Exact reproduction of every record is required, and pictures are to be excluded.

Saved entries

Start of Block

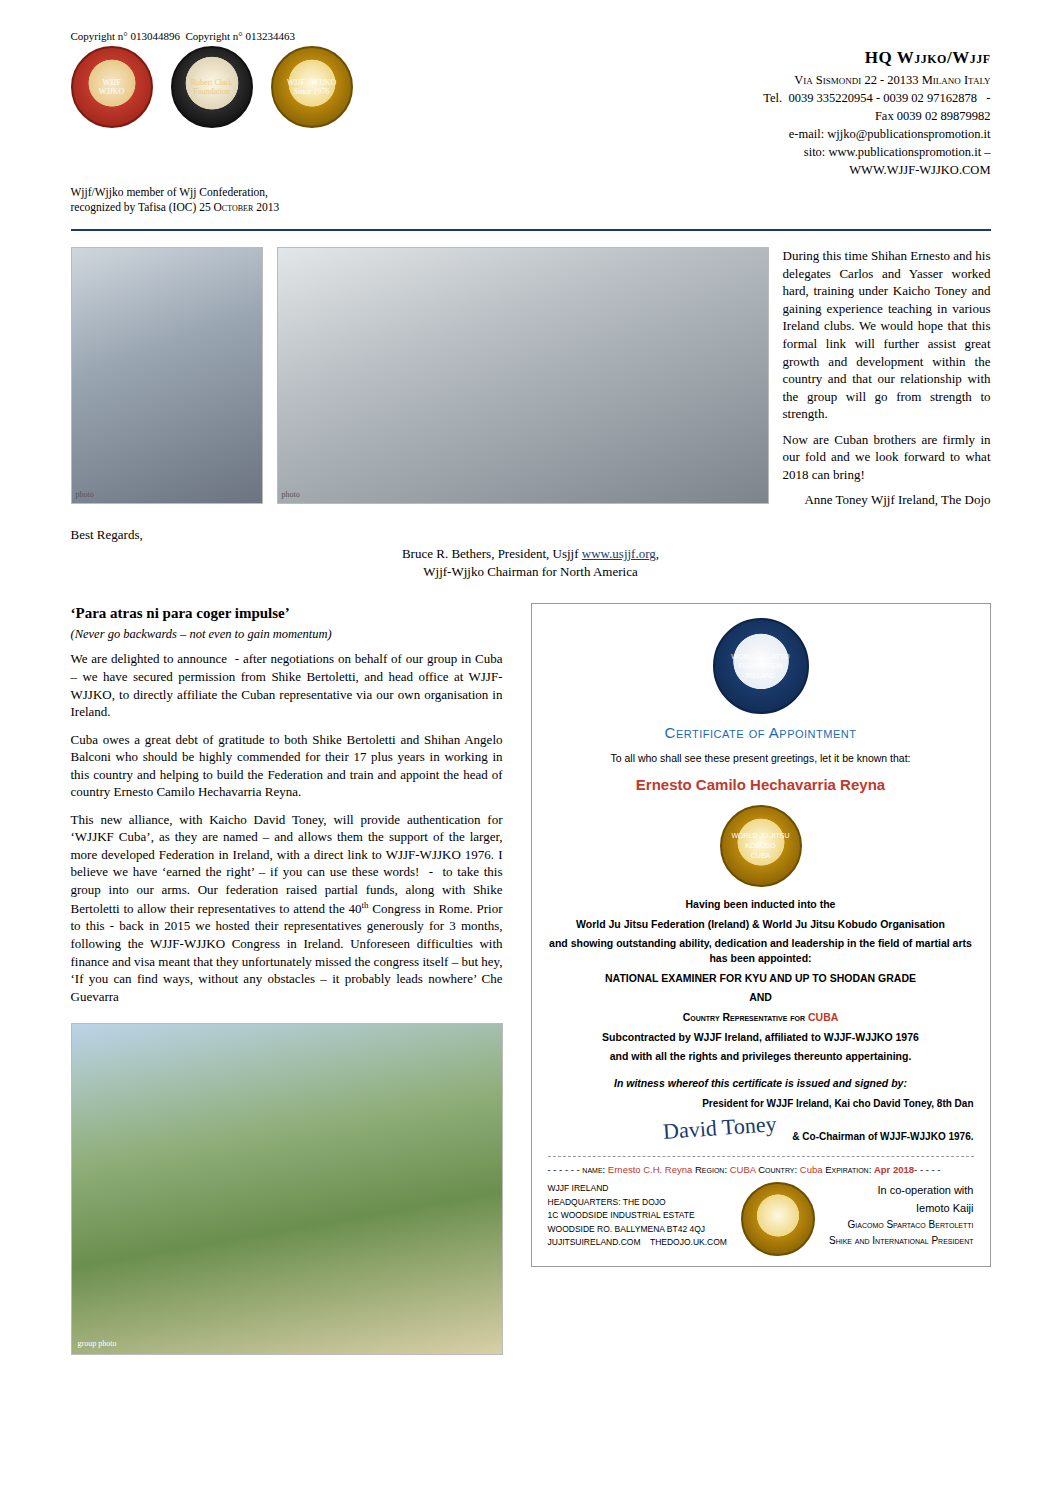Copyright n° 013044896 Copyright n° 013234463
WJJF
WJJKO
Robert Clark
Foundation
WJJF / WJJKO
Since 1976
HQ Wjjko/Wjjf
Via Sismondi 22 - 20133 Milano Italy
Tel. 0039 335220954 - 0039 02 97162878 -
Fax 0039 02 89879982
e-mail: wjjko@publicationspromotion.it
sito: www.publicationspromotion.it –
WWW.WJJF-WJJKO.COM
Wjjf/Wjjko member of Wjj Confederation,
recognized by Tafisa (IOC) 25 October 2013
photo
photo
During this time Shihan Ernesto and his delegates Carlos and Yasser worked hard, training under Kaicho Toney and gaining experience teaching in various Ireland clubs. We would hope that this formal link will further assist great growth and development within the country and that our relationship with the group will go from strength to strength.
Now are Cuban brothers are firmly in our fold and we look forward to what 2018 can bring!
Anne Toney Wjjf Ireland, The Dojo
Best Regards,
Bruce R. Bethers, President, Usjjf www.usjjf.org,
Wjjf-Wjjko Chairman for North America
‘Para atras ni para coger impulse’
(Never go backwards – not even to gain momentum)
We are delighted to announce - after negotiations on behalf of our group in Cuba – we have secured permission from Shike Bertoletti, and head office at WJJF-WJJKO, to directly affiliate the Cuban representative via our own organisation in Ireland.
Cuba owes a great debt of gratitude to both Shike Bertoletti and Shihan Angelo Balconi who should be highly commended for their 17 plus years in working in this country and helping to build the Federation and train and appoint the head of country Ernesto Camilo Hechavarria Reyna.
This new alliance, with Kaicho David Toney, will provide authentication for ‘WJJKF Cuba’, as they are named – and allows them the support of the larger, more developed Federation in Ireland, with a direct link to WJJF-WJJKO 1976. I believe we have ‘earned the right’ – if you can use these words! - to take this group into our arms. Our federation raised partial funds, along with Shike Bertoletti to allow their representatives to attend the 40th Congress in Rome. Prior to this - back in 2015 we hosted their representatives generously for 3 months, following the WJJF-WJJKO Congress in Ireland. Unforeseen difficulties with finance and visa meant that they unfortunately missed the congress itself – but hey, ‘If you can find ways, without any obstacles – it probably leads nowhere’ Che Guevarra
group photo
WORLD JU-JITSU
FEDERATION
IRELAND
Certificate of Appointment
To all who shall see these present greetings, let it be known that:
Ernesto Camilo Hechavarria Reyna
WORLD JU JITSU
KOBUDO
CUBA
Having been inducted into the
World Ju Jitsu Federation (Ireland) & World Ju Jitsu Kobudo Organisation
and showing outstanding ability, dedication and leadership in the field of martial arts has been appointed:
NATIONAL EXAMINER FOR KYU AND UP TO SHODAN GRADE
AND
Country Representative for CUBA
Subcontracted by WJJF Ireland, affiliated to WJJF-WJJKO 1976
and with all the rights and privileges thereunto appertaining.
In witness whereof this certificate is issued and signed by:
President for WJJF Ireland, Kai cho David Toney, 8th Dan
David Toney
& Co-Chairman of WJJF-WJJKO 1976.
- - - - - - name: Ernesto C.H. Reyna Region: CUBA Country: Cuba Expiration: Apr 2018- - - - -
WJJF IRELAND
HEADQUARTERS: THE DOJO
1C WOODSIDE INDUSTRIAL ESTATE
WOODSIDE RO. BALLYMENA BT42 4QJ
Jujitsuireland.com thedojo.uk.com
In co-operation with
Iemoto Kaiji
Giacomo Spartaco Bertoletti
Shike and International President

End of Block

## Output for this exercise
Copyright n° 013044896 Copyright n° 013234463
WJJF
WJJKO
Robert Clark
Foundation
WJJF / WJJKO
Since 1976
HQ Wjjko/Wjjf
Via Sismondi 22 - 20133 Milano Italy
Tel. 0039 335220954 - 0039 02 97162878 -
Fax 0039 02 89879982
e-mail: wjjko@publicationspromotion.it
sito: www.publicationspromotion.it –
WWW.WJJF-WJJKO.COM
Wjjf/Wjjko member of Wjj Confederation,
recognized by Tafisa (IOC) 25 October 2013
photo
photo
During this time Shihan Ernesto and his delegates Carlos and Yasser worked hard, training under Kaicho Toney and gaining experience teaching in various Ireland clubs. We would hope that this formal link will further assist great growth and development within the country and that our relationship with the group will go from strength to strength.
Now are Cuban brothers are firmly in our fold and we look forward to what 2018 can bring!
Anne Toney Wjjf Ireland, The Dojo
Best Regards,
Bruce R. Bethers, President, Usjjf www.usjjf.org,
Wjjf-Wjjko Chairman for North America
‘Para atras ni para coger impulse’
(Never go backwards – not even to gain momentum)
We are delighted to announce - after negotiations on behalf of our group in Cuba – we have secured permission from Shike Bertoletti, and head office at WJJF-WJJKO, to directly affiliate the Cuban representative via our own organisation in Ireland.
Cuba owes a great debt of gratitude to both Shike Bertoletti and Shihan Angelo Balconi who should be highly commended for their 17 plus years in working in this country and helping to build the Federation and train and appoint the head of country Ernesto Camilo Hechavarria Reyna.
This new alliance, with Kaicho David Toney, will provide authentication for ‘WJJKF Cuba’, as they are named – and allows them the support of the larger, more developed Federation in Ireland, with a direct link to WJJF-WJJKO 1976. I believe we have ‘earned the right’ – if you can use these words! - to take this group into our arms. Our federation raised partial funds, along with Shike Bertoletti to allow their representatives to attend the 40th Congress in Rome. Prior to this - back in 2015 we hosted their representatives generously for 3 months, following the WJJF-WJJKO Congress in Ireland. Unforeseen difficulties with finance and visa meant that they unfortunately missed the congress itself – but hey, ‘If you can find ways, without any obstacles – it probably leads nowhere’ Che Guevarra
group photo
WORLD JU-JITSU
FEDERATION
IRELAND
Certificate of Appointment
To all who shall see these present greetings, let it be known that:
Ernesto Camilo Hechavarria Reyna
WORLD JU JITSU
KOBUDO
CUBA
Having been inducted into the
World Ju Jitsu Federation (Ireland) & World Ju Jitsu Kobudo Organisation
and showing outstanding ability, dedication and leadership in the field of martial arts has been appointed:
NATIONAL EXAMINER FOR KYU AND UP TO SHODAN GRADE
AND
Country Representative for CUBA
Subcontracted by WJJF Ireland, affiliated to WJJF-WJJKO 1976
and with all the rights and privileges thereunto appertaining.
In witness whereof this certificate is issued and signed by:
President for WJJF Ireland, Kai cho David Toney, 8th Dan
David Toney
& Co-Chairman of WJJF-WJJKO 1976.
- - - - - - name: Ernesto C.H. Reyna Region: CUBA Country: Cuba Expiration: Apr 2018- - - - -
WJJF IRELAND
HEADQUARTERS: THE DOJO
1C WOODSIDE INDUSTRIAL ESTATE
WOODSIDE RO. BALLYMENA BT42 4QJ
Jujitsuireland.com thedojo.uk.com
In co-operation with
Iemoto Kaiji
Giacomo Spartaco Bertoletti
Shike and International President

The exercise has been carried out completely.